Karachi Fashion Week is a fashion week held in Karachi, Pakistan. It is the country's largest fashion display event. It has been hosted annually since 2008 and coincides with the international and local spring and summer peak buying season.

==Karachi Fashion Week 2011==
The third Karachi Fashion Week was held in 2011 from October 6–9. It was organized by Excellent Events and Entertainment (Pvt) Ltd. (Triple-E) under the aegis of the Pakistan Fashion Council (PFC), with support from both the International and National Chapter Pakistan of the World Fashion Organization (WFO). Veteran stylist Tariq Amin was the creative and aesthetic consultant of KFW and, later, Islamabad Fashion Week.

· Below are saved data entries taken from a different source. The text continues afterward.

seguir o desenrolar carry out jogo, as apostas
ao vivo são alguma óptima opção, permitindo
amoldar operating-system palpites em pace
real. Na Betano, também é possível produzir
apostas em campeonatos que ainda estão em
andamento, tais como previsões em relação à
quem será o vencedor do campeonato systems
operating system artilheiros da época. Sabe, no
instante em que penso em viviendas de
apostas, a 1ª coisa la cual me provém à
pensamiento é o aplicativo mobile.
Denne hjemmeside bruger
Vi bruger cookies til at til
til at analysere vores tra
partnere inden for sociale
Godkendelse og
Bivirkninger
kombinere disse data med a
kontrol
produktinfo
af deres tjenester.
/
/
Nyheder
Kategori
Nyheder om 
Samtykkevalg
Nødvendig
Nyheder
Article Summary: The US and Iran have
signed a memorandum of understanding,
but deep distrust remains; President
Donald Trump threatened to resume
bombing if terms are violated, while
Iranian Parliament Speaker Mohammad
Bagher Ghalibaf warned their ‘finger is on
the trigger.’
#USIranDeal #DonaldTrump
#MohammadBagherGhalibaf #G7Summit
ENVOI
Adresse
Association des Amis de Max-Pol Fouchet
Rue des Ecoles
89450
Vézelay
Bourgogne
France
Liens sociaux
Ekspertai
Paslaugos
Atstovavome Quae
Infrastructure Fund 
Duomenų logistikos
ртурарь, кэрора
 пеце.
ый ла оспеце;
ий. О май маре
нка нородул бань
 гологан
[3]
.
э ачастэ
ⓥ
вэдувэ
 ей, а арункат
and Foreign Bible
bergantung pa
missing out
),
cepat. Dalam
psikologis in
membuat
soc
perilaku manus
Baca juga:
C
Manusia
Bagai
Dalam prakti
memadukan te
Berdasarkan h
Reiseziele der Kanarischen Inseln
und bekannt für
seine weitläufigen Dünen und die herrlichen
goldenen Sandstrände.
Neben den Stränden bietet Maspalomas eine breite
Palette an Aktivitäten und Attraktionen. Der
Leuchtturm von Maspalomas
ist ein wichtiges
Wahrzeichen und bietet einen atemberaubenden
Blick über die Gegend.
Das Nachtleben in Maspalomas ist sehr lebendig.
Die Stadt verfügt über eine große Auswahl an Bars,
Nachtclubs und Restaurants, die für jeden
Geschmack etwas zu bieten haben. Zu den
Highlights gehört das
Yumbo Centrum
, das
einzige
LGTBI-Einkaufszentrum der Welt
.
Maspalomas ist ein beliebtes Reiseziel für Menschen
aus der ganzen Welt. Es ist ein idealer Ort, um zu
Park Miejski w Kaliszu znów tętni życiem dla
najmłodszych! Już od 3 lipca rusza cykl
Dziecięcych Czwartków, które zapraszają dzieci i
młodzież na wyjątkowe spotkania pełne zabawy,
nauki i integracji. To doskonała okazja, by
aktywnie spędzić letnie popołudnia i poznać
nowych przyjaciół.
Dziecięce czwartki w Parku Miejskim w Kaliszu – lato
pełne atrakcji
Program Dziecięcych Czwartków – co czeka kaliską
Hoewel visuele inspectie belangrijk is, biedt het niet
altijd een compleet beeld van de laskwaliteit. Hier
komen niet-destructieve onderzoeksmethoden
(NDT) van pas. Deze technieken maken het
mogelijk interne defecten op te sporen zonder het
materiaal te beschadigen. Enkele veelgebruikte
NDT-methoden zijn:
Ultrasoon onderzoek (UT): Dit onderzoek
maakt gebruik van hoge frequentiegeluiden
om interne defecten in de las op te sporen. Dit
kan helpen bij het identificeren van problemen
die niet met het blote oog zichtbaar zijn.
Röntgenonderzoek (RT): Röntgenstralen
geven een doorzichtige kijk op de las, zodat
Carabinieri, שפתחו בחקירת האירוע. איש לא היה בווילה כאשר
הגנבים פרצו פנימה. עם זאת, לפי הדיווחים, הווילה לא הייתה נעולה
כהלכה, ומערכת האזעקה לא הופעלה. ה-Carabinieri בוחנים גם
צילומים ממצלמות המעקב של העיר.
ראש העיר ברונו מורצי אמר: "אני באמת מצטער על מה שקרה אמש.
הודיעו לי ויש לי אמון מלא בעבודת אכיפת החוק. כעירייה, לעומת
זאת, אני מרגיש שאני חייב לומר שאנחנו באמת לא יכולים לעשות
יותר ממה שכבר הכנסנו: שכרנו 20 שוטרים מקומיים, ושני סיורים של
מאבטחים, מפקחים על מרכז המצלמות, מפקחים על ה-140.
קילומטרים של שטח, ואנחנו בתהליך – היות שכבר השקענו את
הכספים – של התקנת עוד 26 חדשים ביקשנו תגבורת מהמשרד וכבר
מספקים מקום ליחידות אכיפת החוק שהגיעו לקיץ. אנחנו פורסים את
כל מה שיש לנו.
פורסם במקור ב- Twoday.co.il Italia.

==Karachi Fashion Week 2013==
The fourth Karachi Fashion Week was held in 2013 from January 27–29 . It was a 'by invitation' fashion trade event. Apart from establishment fashion designers and retail brands, Karachi Fashion Week 2013 had a large focus on emerging talent, providing them with the opportunity to showcase their collection on a professional runway, thus the physical and creative platform to truly maximize their exposure. This opportunity enabled aspiring designers to debut their collection in a fashion showcase and provided them with networking opportunities with international and local buyers and media.